By Robert Myers, professor of anthropology & public health, Alfred University
In a manifesto posted online shortly before he allegedly went on to massacre 22 people at an El Paso Walmart, Patrick Crusius cited the “invasion” of Texas by Hispanics. In doing so, he echoed President Trump’s rhetoric of an illegal immigrant “invasion.”
Think about what this word choice communicates: It signals an enemy that must be beaten back, repelled, and vanquished.
Yet this sort of language—what I call “warspeak”—has relentlessly crept into most aspects of American life and public discourse.
After the Columbine shooting, I started writing about how “gunspeak”—the way everyday turns of phrase, from “bite the bullet” and “sweating bullets,” to “trigger warnings” and “pulling the trigger”—reflected a society obsessed with guns.
But warspeak’s tentacles extend much further. Words and phrases derived from war imagery crop up in advertisements, headlines, and sports coverage. They’ve inspired an entire lexicon deployed on social media and in politics.
The intent might be as benign as the creative use of language. But I wonder if it communicates larger truths about American violence and polarization.
The Political Battlefield
For decades, America has been fighting metaphorical wars—wars on heart disease, drugs, smoking, cancer, poverty, advertising, and illiteracy.
Then there are the culture wars, which have intensified recently to include wars on Christmas, abortion, bathrooms, cops, and women. These are different: They involve people on two sides of a polarizing issue.
War targets an enemy—someone or something to be defeated, using whatever means necessary. It’s one thing when you’re at war with a disease. It’s quite another when you’re at war with a group of people on the other side of a political issue.
The political arena seems to have become especially fertile ground for warspeak.
Otherwise boring legislative machinations have been energized with the drama of a life or death struggle. The Republican-controlled Senate uses a “nuclear option” to confirm judges by a simple majority of 51 votes rather than the older standard of 60 votes. Senate Majority Leader Mitch McConnell’s ability to speed along the appointment of conservative judges constitutes the latest volley in a “judicial arms race.”
Elections deploy the language of military campaigns. Republican donors and lawmakers warned Trump of a potential bloodbath before the 2018 midterm elections. Meanwhile, Democrats running for president strategize in their campaign “war rooms” for ways to build up “war chests” that will leave them with enough funds to compete in the “battleground states.”

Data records
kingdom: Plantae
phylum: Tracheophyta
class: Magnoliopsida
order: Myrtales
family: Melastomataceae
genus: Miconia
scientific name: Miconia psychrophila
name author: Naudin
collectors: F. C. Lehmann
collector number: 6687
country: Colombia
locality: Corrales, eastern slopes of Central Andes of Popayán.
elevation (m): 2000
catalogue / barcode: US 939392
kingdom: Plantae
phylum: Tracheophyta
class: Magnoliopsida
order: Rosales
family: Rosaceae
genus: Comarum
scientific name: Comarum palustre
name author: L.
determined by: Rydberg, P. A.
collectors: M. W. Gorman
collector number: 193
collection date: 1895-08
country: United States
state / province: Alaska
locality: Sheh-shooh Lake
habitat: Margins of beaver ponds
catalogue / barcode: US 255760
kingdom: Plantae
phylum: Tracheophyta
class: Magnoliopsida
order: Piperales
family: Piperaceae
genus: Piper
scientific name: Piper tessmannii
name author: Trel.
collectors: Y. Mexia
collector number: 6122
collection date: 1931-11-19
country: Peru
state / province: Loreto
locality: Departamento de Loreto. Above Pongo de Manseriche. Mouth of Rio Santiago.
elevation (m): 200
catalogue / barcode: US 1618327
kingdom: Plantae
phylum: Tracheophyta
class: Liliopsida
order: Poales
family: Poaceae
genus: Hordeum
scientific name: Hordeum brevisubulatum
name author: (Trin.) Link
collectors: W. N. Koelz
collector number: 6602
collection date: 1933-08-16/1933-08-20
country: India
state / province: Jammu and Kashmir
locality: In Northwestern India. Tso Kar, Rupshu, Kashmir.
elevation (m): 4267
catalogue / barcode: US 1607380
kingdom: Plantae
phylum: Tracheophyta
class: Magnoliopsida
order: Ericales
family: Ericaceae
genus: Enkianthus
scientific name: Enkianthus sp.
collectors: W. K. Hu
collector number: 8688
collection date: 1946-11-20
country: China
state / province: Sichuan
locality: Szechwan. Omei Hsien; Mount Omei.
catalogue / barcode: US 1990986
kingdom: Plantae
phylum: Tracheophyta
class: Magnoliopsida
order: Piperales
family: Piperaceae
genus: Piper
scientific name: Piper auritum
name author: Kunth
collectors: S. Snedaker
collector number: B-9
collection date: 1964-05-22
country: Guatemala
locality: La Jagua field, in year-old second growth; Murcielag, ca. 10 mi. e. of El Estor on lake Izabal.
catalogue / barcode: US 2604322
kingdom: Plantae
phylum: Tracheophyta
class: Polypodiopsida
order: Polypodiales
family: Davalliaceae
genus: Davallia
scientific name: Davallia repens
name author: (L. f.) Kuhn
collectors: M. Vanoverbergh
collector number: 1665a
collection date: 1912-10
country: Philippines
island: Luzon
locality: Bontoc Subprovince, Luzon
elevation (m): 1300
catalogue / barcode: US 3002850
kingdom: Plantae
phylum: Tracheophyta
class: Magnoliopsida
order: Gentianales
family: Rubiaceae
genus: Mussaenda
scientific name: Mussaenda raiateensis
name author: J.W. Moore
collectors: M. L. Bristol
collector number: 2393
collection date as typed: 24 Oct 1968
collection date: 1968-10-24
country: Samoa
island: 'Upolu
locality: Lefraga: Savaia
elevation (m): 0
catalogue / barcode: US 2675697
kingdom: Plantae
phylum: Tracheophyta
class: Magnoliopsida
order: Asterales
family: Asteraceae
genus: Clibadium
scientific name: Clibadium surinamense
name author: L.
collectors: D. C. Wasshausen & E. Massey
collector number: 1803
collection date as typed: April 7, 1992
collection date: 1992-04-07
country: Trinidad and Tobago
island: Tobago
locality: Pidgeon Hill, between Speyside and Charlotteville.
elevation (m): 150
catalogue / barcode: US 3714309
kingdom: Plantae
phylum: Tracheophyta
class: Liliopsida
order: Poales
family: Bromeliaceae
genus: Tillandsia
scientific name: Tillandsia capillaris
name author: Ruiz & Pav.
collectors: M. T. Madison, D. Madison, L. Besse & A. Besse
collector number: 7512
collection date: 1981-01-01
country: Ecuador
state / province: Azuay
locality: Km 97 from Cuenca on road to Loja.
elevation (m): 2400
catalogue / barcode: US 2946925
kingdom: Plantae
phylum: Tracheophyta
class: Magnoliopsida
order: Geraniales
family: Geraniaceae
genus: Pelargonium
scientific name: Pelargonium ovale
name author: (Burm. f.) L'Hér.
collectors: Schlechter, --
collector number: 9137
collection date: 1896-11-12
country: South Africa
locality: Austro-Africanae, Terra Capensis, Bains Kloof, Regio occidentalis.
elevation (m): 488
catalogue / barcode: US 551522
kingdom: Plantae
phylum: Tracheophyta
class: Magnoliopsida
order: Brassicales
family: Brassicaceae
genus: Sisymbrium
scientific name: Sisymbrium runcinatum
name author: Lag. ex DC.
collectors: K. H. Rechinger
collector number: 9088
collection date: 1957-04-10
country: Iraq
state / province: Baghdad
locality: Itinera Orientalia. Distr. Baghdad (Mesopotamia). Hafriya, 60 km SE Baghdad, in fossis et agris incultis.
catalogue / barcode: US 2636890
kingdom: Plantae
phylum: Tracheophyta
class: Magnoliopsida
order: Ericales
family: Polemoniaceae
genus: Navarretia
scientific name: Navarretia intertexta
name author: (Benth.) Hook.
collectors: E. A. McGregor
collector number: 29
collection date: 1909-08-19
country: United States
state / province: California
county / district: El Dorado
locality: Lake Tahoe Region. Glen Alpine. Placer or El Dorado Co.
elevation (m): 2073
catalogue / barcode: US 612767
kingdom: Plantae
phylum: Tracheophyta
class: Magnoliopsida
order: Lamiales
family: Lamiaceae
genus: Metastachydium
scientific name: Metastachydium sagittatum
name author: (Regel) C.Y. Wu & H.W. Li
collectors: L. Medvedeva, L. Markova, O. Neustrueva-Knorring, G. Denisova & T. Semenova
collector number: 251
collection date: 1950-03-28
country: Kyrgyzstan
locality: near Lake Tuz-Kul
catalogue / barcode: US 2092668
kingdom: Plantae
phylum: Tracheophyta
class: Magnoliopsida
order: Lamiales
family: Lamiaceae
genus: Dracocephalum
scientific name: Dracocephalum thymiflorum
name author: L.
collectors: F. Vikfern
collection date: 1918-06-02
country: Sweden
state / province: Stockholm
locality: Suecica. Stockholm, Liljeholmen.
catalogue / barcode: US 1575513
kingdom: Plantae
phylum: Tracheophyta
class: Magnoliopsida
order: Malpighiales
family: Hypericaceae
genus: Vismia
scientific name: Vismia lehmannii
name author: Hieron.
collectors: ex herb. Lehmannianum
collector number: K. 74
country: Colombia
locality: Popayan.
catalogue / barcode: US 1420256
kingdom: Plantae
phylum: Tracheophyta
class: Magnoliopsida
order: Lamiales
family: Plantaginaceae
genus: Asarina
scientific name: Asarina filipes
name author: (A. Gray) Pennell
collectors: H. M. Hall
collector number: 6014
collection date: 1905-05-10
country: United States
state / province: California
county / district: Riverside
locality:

◆ REQUIREMENT A:
According to the essay on warspeak, what does the Senate's "nuclear option" allow it to do?
◆ REQUIREMENT B:
Carry the essay on warspeak forward from the point where it stops.
None of the items are needed.

◆ ANSWER SECTION A:
It lets the Senate confirm judges by a simple majority of 51 votes instead of the older standard of 60.

◆ ANSWER SECTION B:
The political media reinforces it all. In its coverage of the July primary debates, The New York Times wrote that the moderates were “throwing firebombs” at the progressives. Cory Booker, the “happy warrior,” sparred with former Vice President Joe Biden, who “took incoming fire” all night, but “shot back” and survived, even as moderator Don Lemon “threw a generational warfare bomb.”
Our Semantic Arsenals
Then there are the less obvious ways warspeak has become part of everyday speech.
Baseball players mash bombs while basketball players drain three-point bombs. Social media is replete with photobombs and tweet bombs, and there are so many bombshells on cable news, it’s a miracle your TV hasn’t exploded.
Everything has been “weaponized.” According to Google’s Ngram Viewer, the use of the word in print has increased by more than a factor of 10 between 1980 and 2008.
Then there are the warriors in our midst—the weekend warriors, gridiron warriors, keyboard warriors, and spiritual warriors—while the country’s future software engineers sign up for coding boot camps to learn their trade.
We’re all in the trenches, and most of us don’t even know it.
Why Warspeak Matters
Semantic wars, like all wars, are costly. But the role of warspeak in today’s society isn’t as easily quantified as a military budget or body count.
Nonetheless, I believe warspeak matters for three reasons.
First, it degrades our ability to engage with one another about important issues. Law professors Oren Gross and Fionnuala Aolain have written about how the framing of issues as a “war” can “significantly shape choices.” There is an urgency that’s communicated. Instantaneous action is required. Thought and reflection fall by the wayside.
Second, in the context of politics, warspeak seems to be connected to violent political attitudes. In 2011, researchers at the University of Michigan found that young adults exposed to political rhetoric charged with warspeak were more likely to endorse political violence.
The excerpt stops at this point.